## EXCERPTED PASSAGE
+++

Tom, please, what was the original footnote?
Tom Colket wrote:
> Nancy wrote:
> N> It would be hard to imagine a more unjust world than
> N> the one Eliot idealizes in After Strange Gods,
> N> in the name of tradition.
> The List had a long discussion in 2009 on ASG, particularly on this passage:
> "You are hardly likely to develop tradition except where the bulk of the
> population is relatively so well off where it is that it has no
> incentive or pressure to move about. The population should be
> homogeneous; where two or more cultures exist in the same place they are
> likely either to be fiercely self-conscious or both to become
> adulterate. What is still more important is unity of religious
> background; and reasons of race and religion combine to make any large
> number of free-thinking Jews undesirable." (1934)
> I was recently reading Eliot's "Notes on the Definition of Culture"

+++

## TASK INPUT
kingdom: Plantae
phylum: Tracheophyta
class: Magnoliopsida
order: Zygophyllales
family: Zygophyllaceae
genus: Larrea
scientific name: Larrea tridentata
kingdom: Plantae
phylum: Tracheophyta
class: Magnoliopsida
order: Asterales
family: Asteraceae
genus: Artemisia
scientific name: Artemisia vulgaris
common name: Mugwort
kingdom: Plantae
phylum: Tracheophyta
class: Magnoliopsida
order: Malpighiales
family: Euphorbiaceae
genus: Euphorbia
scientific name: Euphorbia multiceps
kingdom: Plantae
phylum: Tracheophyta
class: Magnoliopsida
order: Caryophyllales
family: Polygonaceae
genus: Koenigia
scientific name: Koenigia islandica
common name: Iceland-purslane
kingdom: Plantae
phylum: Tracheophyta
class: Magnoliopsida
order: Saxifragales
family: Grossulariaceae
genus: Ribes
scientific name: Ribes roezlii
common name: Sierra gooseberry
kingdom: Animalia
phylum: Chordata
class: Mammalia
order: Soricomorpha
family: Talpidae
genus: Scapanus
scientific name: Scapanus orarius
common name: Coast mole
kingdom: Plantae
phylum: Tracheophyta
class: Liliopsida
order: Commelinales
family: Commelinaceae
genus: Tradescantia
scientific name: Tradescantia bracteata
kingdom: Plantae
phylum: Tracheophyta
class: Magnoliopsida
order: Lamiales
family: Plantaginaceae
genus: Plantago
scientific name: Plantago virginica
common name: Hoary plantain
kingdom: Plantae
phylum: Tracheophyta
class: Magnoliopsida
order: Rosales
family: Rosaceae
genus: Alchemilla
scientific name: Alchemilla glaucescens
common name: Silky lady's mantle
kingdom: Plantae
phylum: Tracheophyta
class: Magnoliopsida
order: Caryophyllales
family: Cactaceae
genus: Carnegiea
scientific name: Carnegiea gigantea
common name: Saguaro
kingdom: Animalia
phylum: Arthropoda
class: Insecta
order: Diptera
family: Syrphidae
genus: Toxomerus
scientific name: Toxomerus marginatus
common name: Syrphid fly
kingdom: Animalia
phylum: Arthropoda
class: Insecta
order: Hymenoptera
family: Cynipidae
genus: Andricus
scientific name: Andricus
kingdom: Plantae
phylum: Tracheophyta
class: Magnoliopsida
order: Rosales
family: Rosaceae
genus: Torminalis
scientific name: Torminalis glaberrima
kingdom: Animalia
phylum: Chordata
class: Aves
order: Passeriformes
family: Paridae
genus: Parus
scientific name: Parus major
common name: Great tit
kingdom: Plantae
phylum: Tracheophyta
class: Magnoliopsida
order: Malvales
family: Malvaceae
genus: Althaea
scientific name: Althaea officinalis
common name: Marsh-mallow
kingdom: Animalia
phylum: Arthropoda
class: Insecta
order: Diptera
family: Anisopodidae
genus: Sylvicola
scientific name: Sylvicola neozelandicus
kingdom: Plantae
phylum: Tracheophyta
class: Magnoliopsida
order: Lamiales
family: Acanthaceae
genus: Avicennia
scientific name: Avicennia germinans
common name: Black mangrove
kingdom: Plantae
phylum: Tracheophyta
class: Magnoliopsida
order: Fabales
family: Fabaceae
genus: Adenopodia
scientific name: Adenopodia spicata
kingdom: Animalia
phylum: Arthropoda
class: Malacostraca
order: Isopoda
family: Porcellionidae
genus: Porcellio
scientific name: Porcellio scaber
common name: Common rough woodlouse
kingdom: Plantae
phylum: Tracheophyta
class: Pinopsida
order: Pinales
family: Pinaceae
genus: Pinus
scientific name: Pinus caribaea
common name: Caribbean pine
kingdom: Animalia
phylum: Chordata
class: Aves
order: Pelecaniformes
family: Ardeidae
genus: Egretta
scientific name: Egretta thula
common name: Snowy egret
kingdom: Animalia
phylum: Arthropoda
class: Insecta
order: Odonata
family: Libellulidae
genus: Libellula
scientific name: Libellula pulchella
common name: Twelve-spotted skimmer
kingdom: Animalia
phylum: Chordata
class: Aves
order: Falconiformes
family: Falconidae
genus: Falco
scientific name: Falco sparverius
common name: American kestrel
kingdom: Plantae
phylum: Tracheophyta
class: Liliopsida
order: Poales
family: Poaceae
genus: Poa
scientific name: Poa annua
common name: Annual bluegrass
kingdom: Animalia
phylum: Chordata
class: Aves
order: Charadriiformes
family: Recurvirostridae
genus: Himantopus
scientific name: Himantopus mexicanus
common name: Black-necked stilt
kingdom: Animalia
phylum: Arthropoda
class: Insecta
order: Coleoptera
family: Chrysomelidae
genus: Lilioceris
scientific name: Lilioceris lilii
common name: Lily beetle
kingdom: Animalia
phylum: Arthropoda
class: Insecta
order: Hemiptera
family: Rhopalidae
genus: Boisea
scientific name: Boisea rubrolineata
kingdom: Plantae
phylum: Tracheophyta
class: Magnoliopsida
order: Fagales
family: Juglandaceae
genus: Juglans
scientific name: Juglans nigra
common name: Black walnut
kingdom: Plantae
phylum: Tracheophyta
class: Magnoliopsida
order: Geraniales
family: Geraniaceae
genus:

+++

## TASK REQUIREMENTS
**A.** Could you retype the passage of the post on After Strange Gods from "Tom, please, what" to "name of tradition."?
**B.** Can you echo the listing from the line with "order: Soricomorpha" to the line with "order: Pinales", both ends included?

## SOLVED TASKS
**A.**
Tom, please, what was the original footnote?
Tom Colket wrote:
> Nancy wrote:
> N> It would be hard to imagine a more unjust world than
> N> the one Eliot idealizes in After Strange Gods,
> N> in the name of tradition.

**B.**
order: Soricomorpha
family: Talpidae
genus: Scapanus
scientific name: Scapanus orarius
common name: Coast mole
kingdom: Plantae
phylum: Tracheophyta
class: Liliopsida
order: Commelinales
family: Commelinaceae
genus: Tradescantia
scientific name: Tradescantia bracteata
kingdom: Plantae
phylum: Tracheophyta
class: Magnoliopsida
order: Lamiales
family: Plantaginaceae
genus: Plantago
scientific name: Plantago virginica
common name: Hoary plantain
kingdom: Plantae
phylum: Tracheophyta
class: Magnoliopsida
order: Rosales
family: Rosaceae
genus: Alchemilla
scientific name: Alchemilla glaucescens
common name: Silky lady's mantle
kingdom: Plantae
phylum: Tracheophyta
class: Magnoliopsida
order: Caryophyllales
family: Cactaceae
genus: Carnegiea
scientific name: Carnegiea gigantea
common name: Saguaro
kingdom: Animalia
phylum: Arthropoda
class: Insecta
order: Diptera
family: Syrphidae
genus: Toxomerus
scientific name: Toxomerus marginatus
common name: Syrphid fly
kingdom: Animalia
phylum: Arthropoda
class: Insecta
order: Hymenoptera
family: Cynipidae
genus: Andricus
scientific name: Andricus
kingdom: Plantae
phylum: Tracheophyta
class: Magnoliopsida
order: Rosales
family: Rosaceae
genus: Torminalis
scientific name: Torminalis glaberrima
kingdom: Animalia
phylum: Chordata
class: Aves
order: Passeriformes
family: Paridae
genus: Parus
scientific name: Parus major
common name: Great tit
kingdom: Plantae
phylum: Tracheophyta
class: Magnoliopsida
order: Malvales
family: Malvaceae
genus: Althaea
scientific name: Althaea officinalis
common name: Marsh-mallow
kingdom: Animalia
phylum: Arthropoda
class: Insecta
order: Diptera
family: Anisopodidae
genus: Sylvicola
scientific name: Sylvicola neozelandicus
kingdom: Plantae
phylum: Tracheophyta
class: Magnoliopsida
order: Lamiales
family: Acanthaceae
genus: Avicennia
scientific name: Avicennia germinans
common name: Black mangrove
kingdom: Plantae
phylum: Tracheophyta
class: Magnoliopsida
order: Fabales
family: Fabaceae
genus: Adenopodia
scientific name: Adenopodia spicata
kingdom: Animalia
phylum: Arthropoda
class: Malacostraca
order: Isopoda
family: Porcellionidae
genus: Porcellio
scientific name: Porcellio scaber
common name: Common rough woodlouse
kingdom: Plantae
phylum: Tracheophyta
class: Pinopsida
order: Pinales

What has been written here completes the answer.